E dunque: quali sono queste idee e queste proposte fondamentali? Nel dialogo, articolato in tre sezioni, ne vengono esposte venti, corrispondenti ai paragrafi che compongono i capitoli. Di questi venti concetti, per il modo come vengono affrontati dallo stesso Galtung e per il carattere di connettori che hanno nello svolgimento del dialogo, risaltano, senza dubbio, tre. Il primo è la «dimensione epistemologica» della ricerca-azione per la pace. Lo riferisce lo stesso autore: «l’episteme è la porta di ingresso per comprendere Galtung» (p. 32). Il nesso fondamentale sul quale si basa gran parte della riflessione e della pratica di Galtung, che, poco oltre, si definisce, al tempo stesso, «ricercatore per la pace» e «operatore di pace» (p. 42), è rappresentato dal carattere relazionale della dinamica del conflitto e della trasformazione e, quindi, dal rilievo delle relazioni umane e delle contraddizioni fondamentali sia nell’innesco dei conflitti, come incompatibilità tra bisogni, interessi e obiettivi delle parti, sia nella costruzione della pace, come contesto della cooperazione basata su equità ed empatia: «ciò che esiste sono tutte le relazioni, compresi i rapporti yin/yang al loro interno, tutti da esplorare, per comprendere la realtà» (p. 34).
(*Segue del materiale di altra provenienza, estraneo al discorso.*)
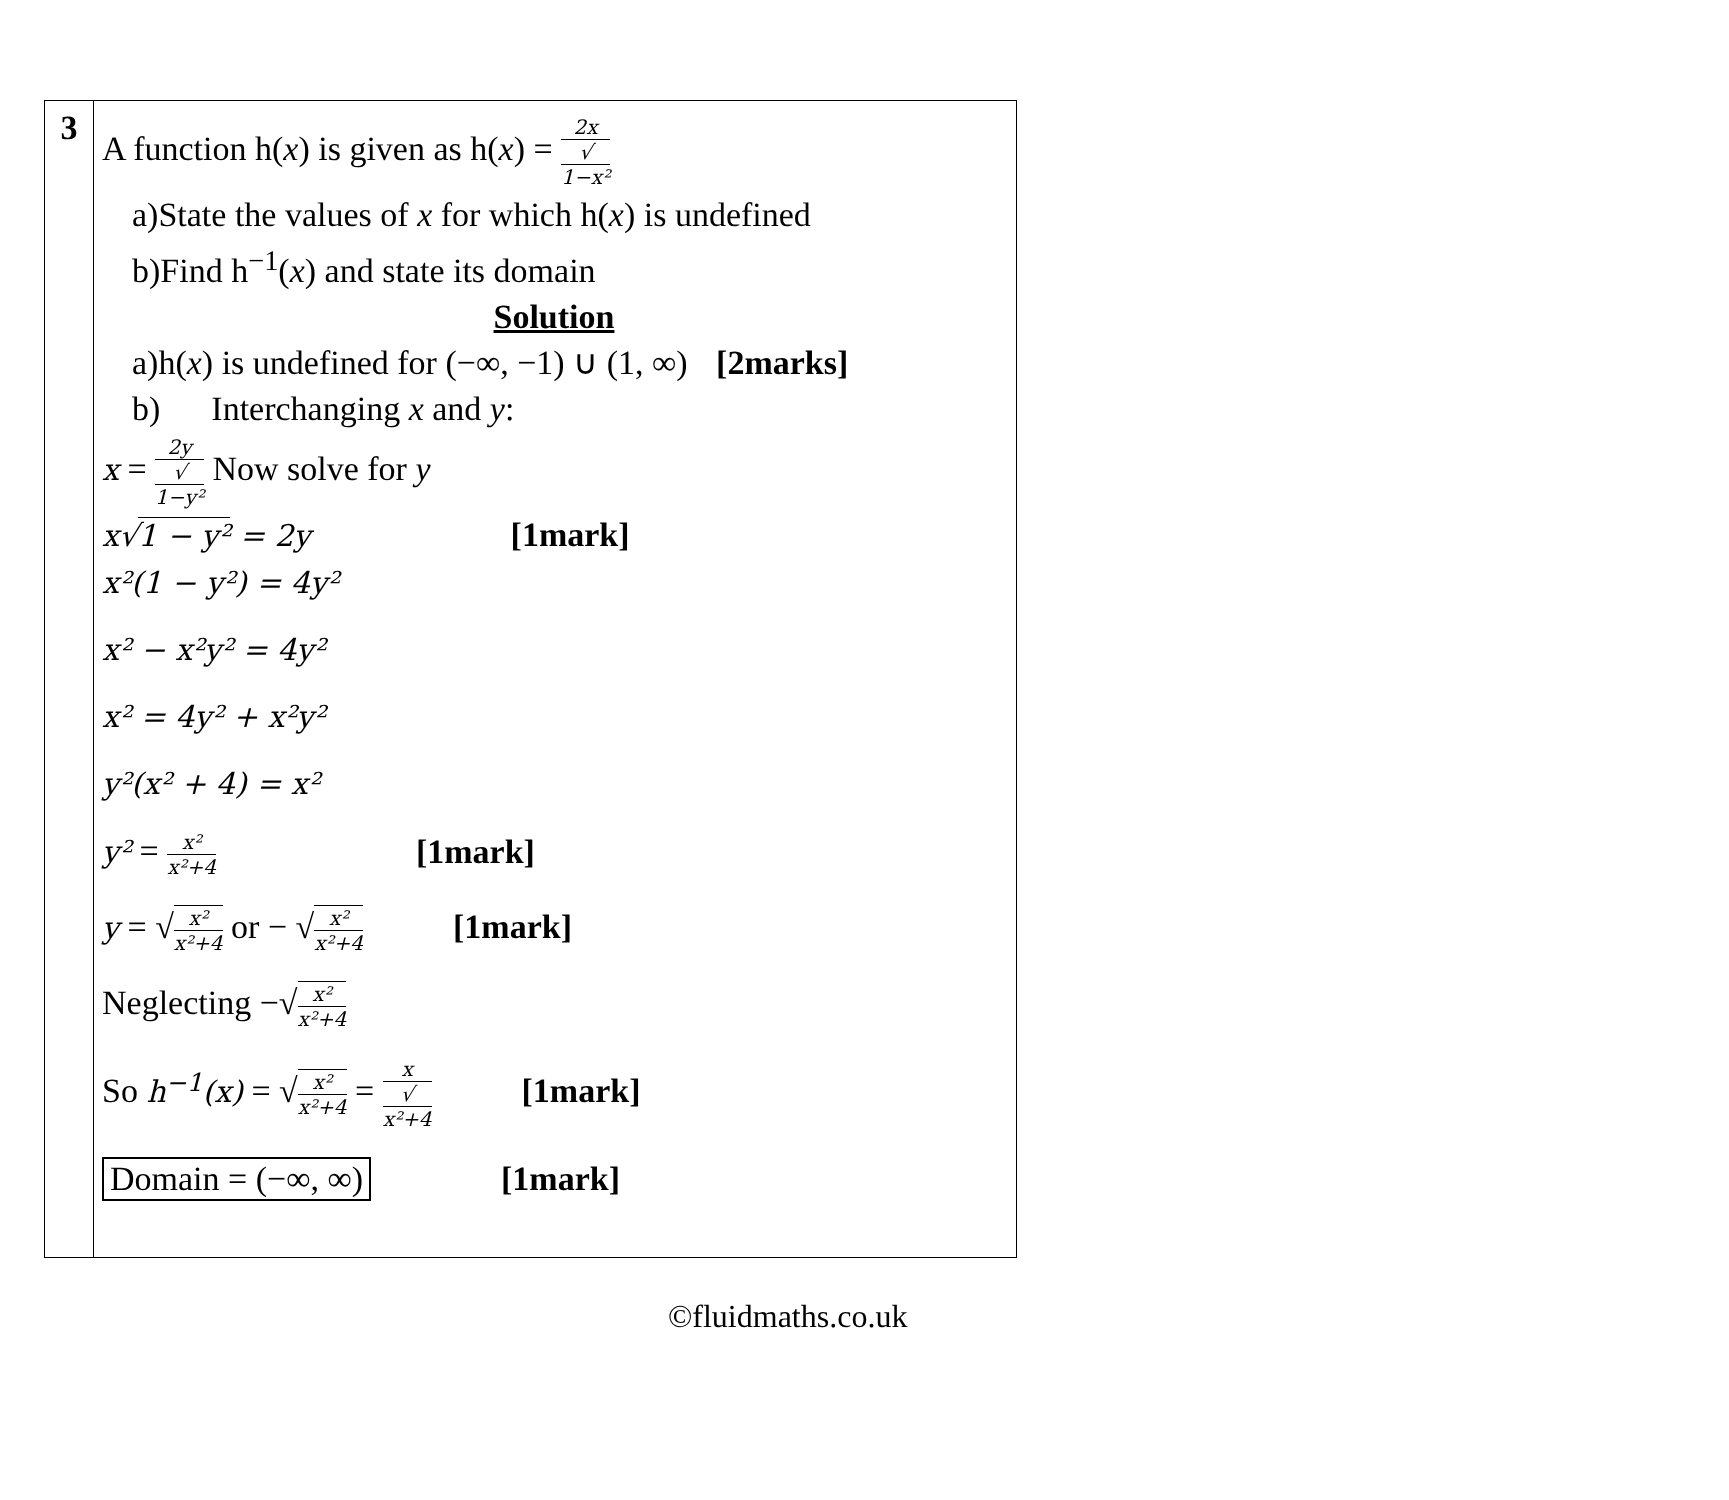| 3 | A function h( x ) is given as h( x ) = 2x √ 1−x² a)State the values of x for which h( x ) is undefined b)Find h<sup>−1</sup>( x ) and state its domain Solution a)h( x ) is undefined for (−∞, −1) ∪ (1, ∞) [2marks] b) Interchanging x and y : x = 2y √ 1−y² Now solve for y x√ 1 − y² = 2y [1mark] x²(1 − y²) = 4y² x² − x²y² = 4y² x² = 4y² + x²y² y²(x² + 4) = x² y² = x² x²+4 [1mark] y = √ x² x²+4 or − √ x² x²+4 [1mark] Neglecting −√ x² x²+4 So h<sup>−1</sup>(x) = √ x² x²+4 = x √ x²+4 [1mark] Domain = (−∞, ∞) [1mark] |
©fluidmaths.co.uk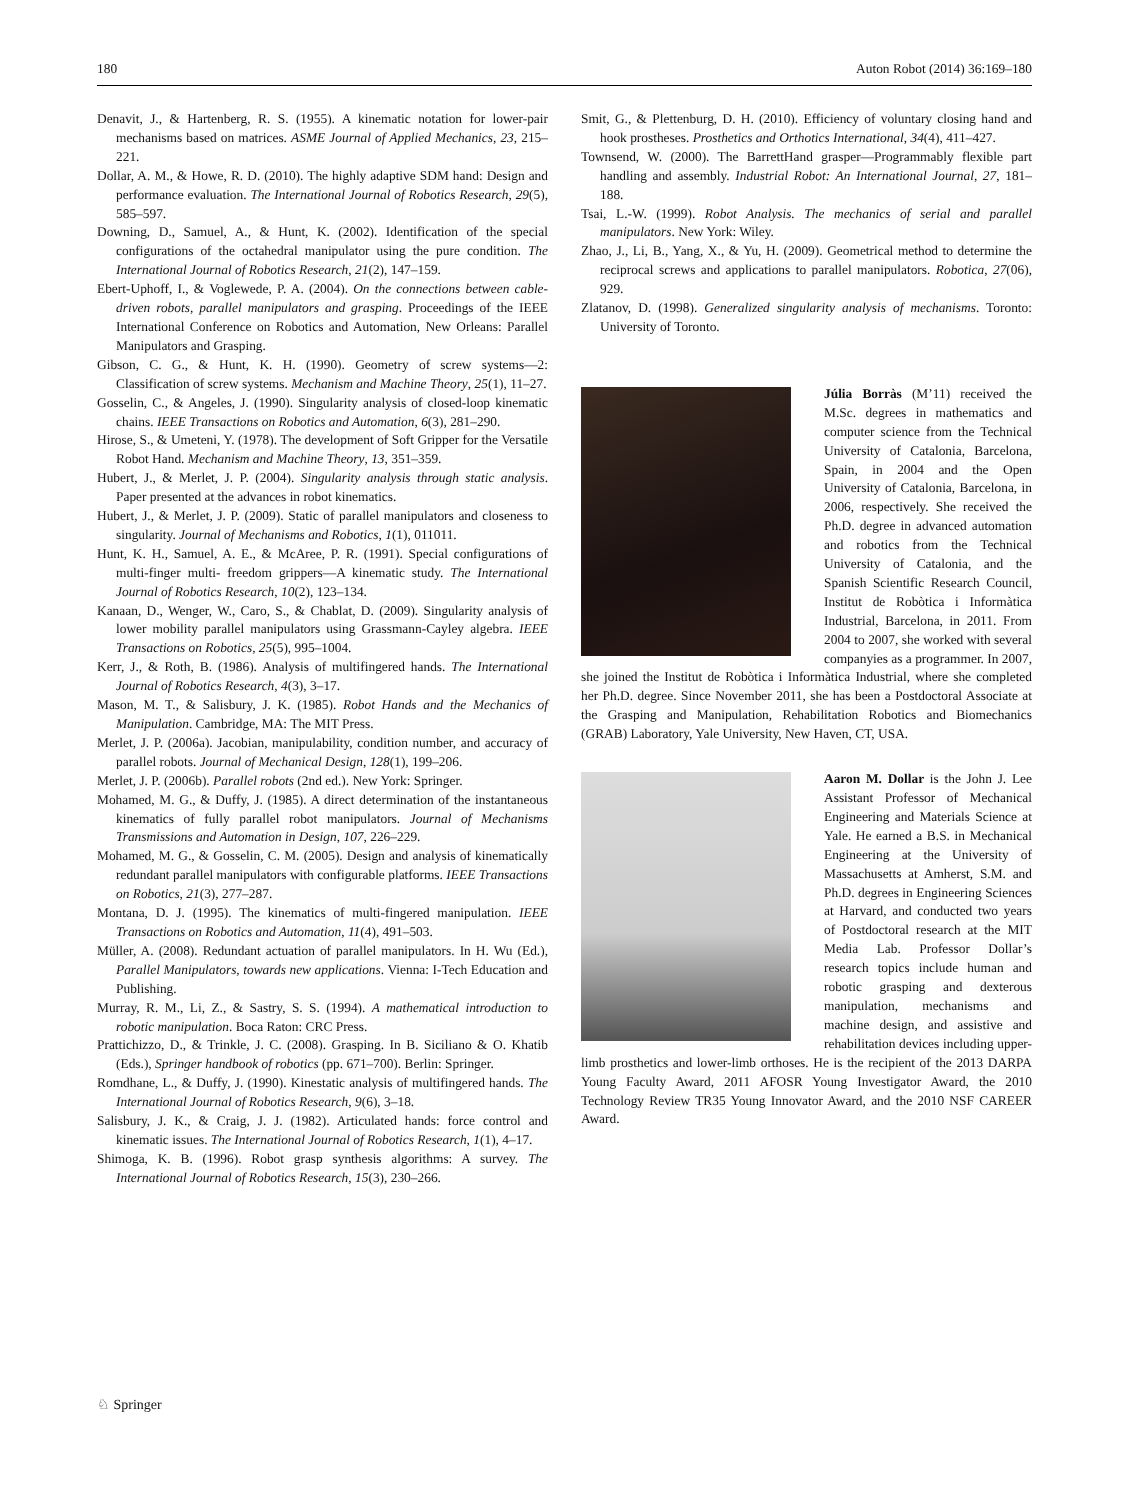180 Auton Robot (2014) 36:169–180
Denavit, J., & Hartenberg, R. S. (1955). A kinematic notation for lower-pair mechanisms based on matrices. ASME Journal of Applied Mechanics, 23, 215–221.
Dollar, A. M., & Howe, R. D. (2010). The highly adaptive SDM hand: Design and performance evaluation. The International Journal of Robotics Research, 29(5), 585–597.
Downing, D., Samuel, A., & Hunt, K. (2002). Identification of the special configurations of the octahedral manipulator using the pure condition. The International Journal of Robotics Research, 21(2), 147–159.
Ebert-Uphoff, I., & Voglewede, P. A. (2004). On the connections between cable-driven robots, parallel manipulators and grasping. Proceedings of the IEEE International Conference on Robotics and Automation, New Orleans: Parallel Manipulators and Grasping.
Gibson, C. G., & Hunt, K. H. (1990). Geometry of screw systems—2: Classification of screw systems. Mechanism and Machine Theory, 25(1), 11–27.
Gosselin, C., & Angeles, J. (1990). Singularity analysis of closed-loop kinematic chains. IEEE Transactions on Robotics and Automation, 6(3), 281–290.
Hirose, S., & Umeteni, Y. (1978). The development of Soft Gripper for the Versatile Robot Hand. Mechanism and Machine Theory, 13, 351–359.
Hubert, J., & Merlet, J. P. (2004). Singularity analysis through static analysis. Paper presented at the advances in robot kinematics.
Hubert, J., & Merlet, J. P. (2009). Static of parallel manipulators and closeness to singularity. Journal of Mechanisms and Robotics, 1(1), 011011.
Hunt, K. H., Samuel, A. E., & McAree, P. R. (1991). Special configurations of multi-finger multi- freedom grippers—A kinematic study. The International Journal of Robotics Research, 10(2), 123–134.
Kanaan, D., Wenger, W., Caro, S., & Chablat, D. (2009). Singularity analysis of lower mobility parallel manipulators using Grassmann-Cayley algebra. IEEE Transactions on Robotics, 25(5), 995–1004.
Kerr, J., & Roth, B. (1986). Analysis of multifingered hands. The International Journal of Robotics Research, 4(3), 3–17.
Mason, M. T., & Salisbury, J. K. (1985). Robot Hands and the Mechanics of Manipulation. Cambridge, MA: The MIT Press.
Merlet, J. P. (2006a). Jacobian, manipulability, condition number, and accuracy of parallel robots. Journal of Mechanical Design, 128(1), 199–206.
Merlet, J. P. (2006b). Parallel robots (2nd ed.). New York: Springer.
Mohamed, M. G., & Duffy, J. (1985). A direct determination of the instantaneous kinematics of fully parallel robot manipulators. Journal of Mechanisms Transmissions and Automation in Design, 107, 226–229.
Mohamed, M. G., & Gosselin, C. M. (2005). Design and analysis of kinematically redundant parallel manipulators with configurable platforms. IEEE Transactions on Robotics, 21(3), 277–287.
Montana, D. J. (1995). The kinematics of multi-fingered manipulation. IEEE Transactions on Robotics and Automation, 11(4), 491–503.
Müller, A. (2008). Redundant actuation of parallel manipulators. In H. Wu (Ed.), Parallel Manipulators, towards new applications. Vienna: I-Tech Education and Publishing.
Murray, R. M., Li, Z., & Sastry, S. S. (1994). A mathematical introduction to robotic manipulation. Boca Raton: CRC Press.
Prattichizzo, D., & Trinkle, J. C. (2008). Grasping. In B. Siciliano & O. Khatib (Eds.), Springer handbook of robotics (pp. 671–700). Berlin: Springer.
Romdhane, L., & Duffy, J. (1990). Kinestatic analysis of multifingered hands. The International Journal of Robotics Research, 9(6), 3–18.
Salisbury, J. K., & Craig, J. J. (1982). Articulated hands: force control and kinematic issues. The International Journal of Robotics Research, 1(1), 4–17.
Shimoga, K. B. (1996). Robot grasp synthesis algorithms: A survey. The International Journal of Robotics Research, 15(3), 230–266.
Smit, G., & Plettenburg, D. H. (2010). Efficiency of voluntary closing hand and hook prostheses. Prosthetics and Orthotics International, 34(4), 411–427.
Townsend, W. (2000). The BarrettHand grasper—Programmably flexible part handling and assembly. Industrial Robot: An International Journal, 27, 181–188.
Tsai, L.-W. (1999). Robot Analysis. The mechanics of serial and parallel manipulators. New York: Wiley.
Zhao, J., Li, B., Yang, X., & Yu, H. (2009). Geometrical method to determine the reciprocal screws and applications to parallel manipulators. Robotica, 27(06), 929.
Zlatanov, D. (1998). Generalized singularity analysis of mechanisms. Toronto: University of Toronto.
Júlia Borràs (M’11) received the M.Sc. degrees in mathematics and computer science from the Technical University of Catalonia, Barcelona, Spain, in 2004 and the Open University of Catalonia, Barcelona, in 2006, respectively. She received the Ph.D. degree in advanced automation and robotics from the Technical University of Catalonia, and the Spanish Scientific Research Council, Institut de Robòtica i Informàtica Industrial, Barcelona, in 2011. From 2004 to 2007, she worked with several companyies as a programmer. In 2007, she joined the Institut de Robòtica i Informàtica Industrial, where she completed her Ph.D. degree. Since November 2011, she has been a Postdoctoral Associate at the Grasping and Manipulation, Rehabilitation Robotics and Biomechanics (GRAB) Laboratory, Yale University, New Haven, CT, USA.
Aaron M. Dollar is the John J. Lee Assistant Professor of Mechanical Engineering and Materials Science at Yale. He earned a B.S. in Mechanical Engineering at the University of Massachusetts at Amherst, S.M. and Ph.D. degrees in Engineering Sciences at Harvard, and conducted two years of Postdoctoral research at the MIT Media Lab. Professor Dollar’s research topics include human and robotic grasping and dexterous manipulation, mechanisms and machine design, and assistive and rehabilitation devices including upper-limb prosthetics and lower-limb orthoses. He is the recipient of the 2013 DARPA Young Faculty Award, 2011 AFOSR Young Investigator Award, the 2010 Technology Review TR35 Young Innovator Award, and the 2010 NSF CAREER Award.
♘ Springer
La dimensione epistemologica (nella quale forte si avverte l’influenza del pensiero orientale e, in particolare, del taoismo), risalta tanto nell’approccio «sia-sia», volto ad individuare i sanogeni e i patogeni in ogni aspetto della realtà e in ogni dimensione della relazione, quanto nella dinamica «positivo-negativo» che connota gli attributi della nonviolenza e della pace (p. 65). È qui il secondo concetto fondamentale della ricerca-azione di Galtung: «pace negativa e pace positiva», che l’autore, riprendendo Gandhi, efficacemente spiega nel suo dialogo: «la nonviolenza negativa era azione per ridurre la violenza con mezzi nonviolenti, … la nonviolenza positiva era azione per promuovere cooperazione e armonia attraverso mezzi pacifici» (p. 66).

Il che è anche presupposto del Metodo Transcend, l’orientamento alla definizione di una realtà nuova nella dinamica di relazione tra le parti, per consentire il superamento, o trascendimento, del conflitto, che è il grande apporto metodologico di Galtung alla «teoria-prassi per la risoluzione dei conflitti»: mappare il conflitto, individuare gli obiettivi legittimi, sulla base dei bisogni fondamentali e dei diritti umani, e costruire ponti tra le incompatibilità per giungere a soluzioni condivise di mutuo beneficio. Ci porta così al terzo punto-chiave: l’articolazione di un «pensiero pratico orientato alla azione». È una lezione importante di Galtung, «qualcosa che fosse teoreticamente semplice e che orientasse la pratica» (p. 78), come, appunto, la sua famosa formula della pace: 

(equità × empatia) ÷ (trauma × conflitto). 

Lo si diceva all’inizio: un libro prezioso, che ci consente di avviarci al galtunghismo e, prima ancora, di ampliare la nostra visuale e la nostra consapevolezza, in una prospettiva di abolizione della guerra e costruzione, sempre più, di pace con giustizia.